Tuesday, January 28th, 2020

While feature films with A-list actors garner the most attention at the Oscars, the award show also has three short film categories that seldom receive the attention they deserve. For that reason, the Malibu Film Society held a free screening for Saria (Nominated, Best Live Action Short), Sister (Nominated, Best Animated Short) and Walk Run Cha-Cha (Nominated, Best Documentary Short). 

Each film coveys wildly different topics but shares a universal goal of showing something that needs to be discussed. Saria’s haunting story shows that outside the developed safety of western nations, there exists corruption, injustice and innocents powerless to defend themselves, with humanitarian disasters occurring frequently that never receive the spotlight of the western world. Sister examines the very real and emotional connection between siblings and forces the audience to carefully consider the value of human life. Walk Run Cha-Cha mixes the passion of dance and shows how love can beat the boundaries of time and space.

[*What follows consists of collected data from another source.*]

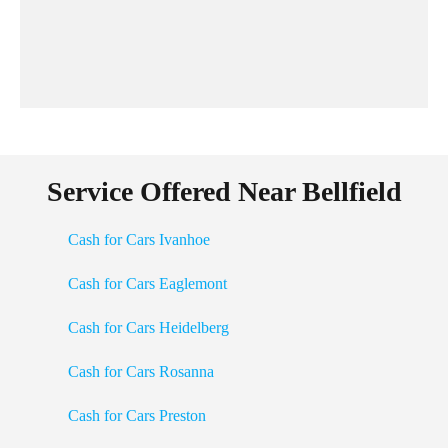
Service Offered Near Bellfield
Cash for Cars Ivanhoe
Cash for Cars Eaglemont
Cash for Cars Heidelberg
Cash for Cars Rosanna
Cash for Cars Preston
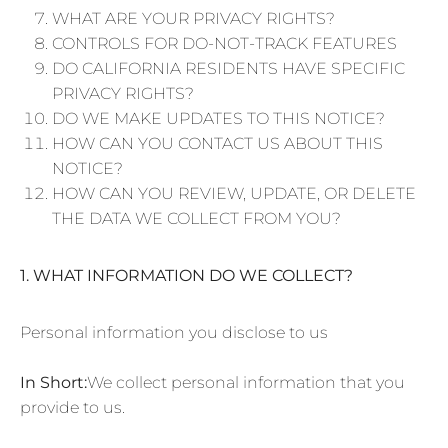
WHAT ARE YOUR PRIVACY RIGHTS?
CONTROLS FOR DO-NOT-TRACK FEATURES
DO CALIFORNIA RESIDENTS HAVE SPECIFIC
PRIVACY RIGHTS?
DO WE MAKE UPDATES TO THIS NOTICE?
HOW CAN YOU CONTACT US ABOUT THIS
NOTICE?
HOW CAN YOU REVIEW, UPDATE, OR DELETE
THE DATA WE COLLECT FROM YOU?
1. WHAT INFORMATION DO WE COLLECT?
Personal information you disclose to us
In Short:
We collect personal information that you
provide to us.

Each film deals with loss in its story. Saria follows the true story of a group of children in an orphanage in Guatemala that suffer from constant abuse and their eventual revolt against their abusers, ultimately leading to a tragedy. Sister uses the beautiful expressionism of stop motion animation to creatively show the relationship between a big brother and little sister and by the end, it inspires careful thought about who has a right to be born. Walk Run Cha-Cha tells the story of a couple that falls in love in Vietnam before the Vietnam War, become separated by the political turmoil, only to reconnect a long six years later and have incredible talents as professional dancers.

Saria developed its main characters in a way that ensured the audience connected to the children’s suffering: the film took time to portray its young characters as normal teenagers. They felt jealousies, had their first loves, shared silly rumors and had colorful dreams of the future, which only helped further the pain of seeing such injustices committed against them.

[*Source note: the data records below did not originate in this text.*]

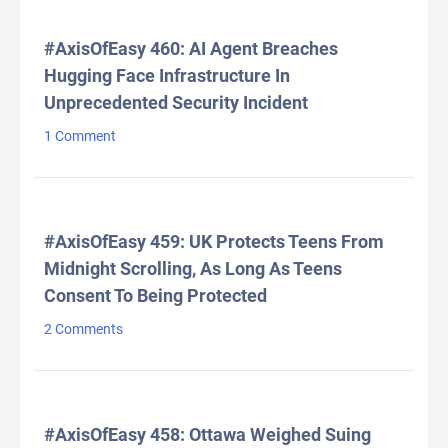
#AxisOfEasy 460: AI Agent Breaches
Hugging Face Infrastructure In
Unprecedented Security Incident
1 Comment
#AxisOfEasy 459: UK Protects Teens From
Midnight Scrolling, As Long As Teens
Consent To Being Protected
2 Comments
#AxisOfEasy 458: Ottawa Weighed Suing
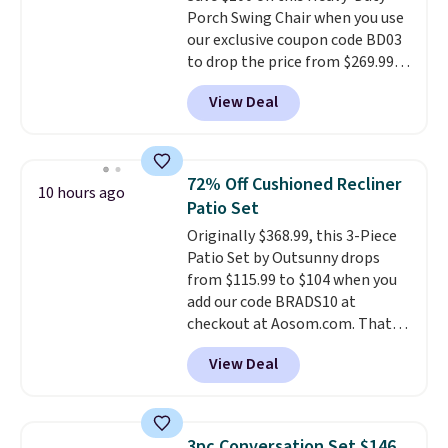
Porch Swing Chair when you use
option, and use code BDFREE at
our exclusive coupon code BD03
checkout.
to drop the price from $269.99
to $169.99 at Pamapic. This is
View Deal
the lowest price we've seen on
this chair by $10, and most
other stores are charging $240
or more for it. The steel frame is
72% Off Cushioned Recliner
10 hours ago
reinforced with a crossbar and
Patio Set
durable alloy hooks for lasting
Originally $368.99, this 3-Piece
stability. It also features a side
Patio Set by Outsunny drops
table on either side, each with a
from $115.99 to $104 when you
built in cupholder, so your drinks
add our code BRADS10 at
and essentials are always within
checkout at Aosom.com. That's
reach. Better yet, the seat
a remarkably low price for a set
height is adjustable to fit your
View Deal
like this. Target and Walmart
comfort, and the cushions come
are currently selling this exact
with removable, zippered covers
set for over $250! The coffee
for easy cleaning.
table has faux wood detailing.
I
3pc Conversation Set $146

Sisters, made by students at Cal Arts, shows how excellent stop motion can be. The movements look as smooth as digital animation and have as much possibility as digital animation. The short, eight-minute story develops its characters perfectly and feels authentic and relatable to anyone watching. Yet, its large reveal at the end could have been done better – minutes before the narrator unveils the twist, the visuals foreshadow the twist. By having this slow unveiling of the surprise at the end, it lowers its emotional impact on the audience. Yet, it perfectly tackles what can be considered a political topic in a very unbiased way, allowing viewers from any point of view to enjoy it.

Walk Run Cha-Cha perfectly connects the audience to the couple on-screen by examining their lives, habits and most importantly, their story. While the scenes of the couple dancing would warm anyone’s heart, the documentary poorly connects them to the story of how political turmoil separated their love, creating an odd contrast between the film discussing their past and their present love of dance.

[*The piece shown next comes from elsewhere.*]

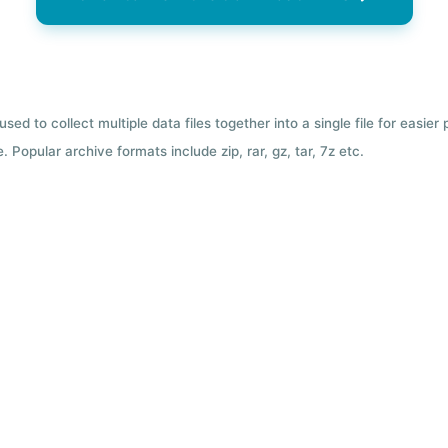
used to collect multiple data files together into a single file for easier
 Popular archive formats include zip, rar, gz, tar, 7z etc.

All three films have many lessons for adults to learn but may be difficult for younger children to understand, so I recommend all three films for ages 14 to 18. While Saria may be intense for children as young as 14, it should be remembered that the youngest victims in the tragedy were 14 years old. Showing films like this can help children understand early on how people in the west have it much easier, compared to those in other parts of the world. 

Because of Saria’s exceptional reenactment of a heart-aching tragedy, I give it 5 out of 5 stars. Sisters portrays a real-life relationship between siblings, realistically and maintained and impressively neutral in a deeply partisan political issue but fails in the delivery of the most important twist of the story and so I give it 4 out of 5 stars. While Walk Run Cha-Cha shows the human consequences of global conflicts such as the Vietnam War quite well, it fails to connect its two subplots – the history of the couple’s relationship and their dancing, in a meaningful way. Hence, I give it 3 ½ out of 5 stars. All three are nominated for an Oscar, so keep that in mind when you watch the award’s show on February 2, 2020.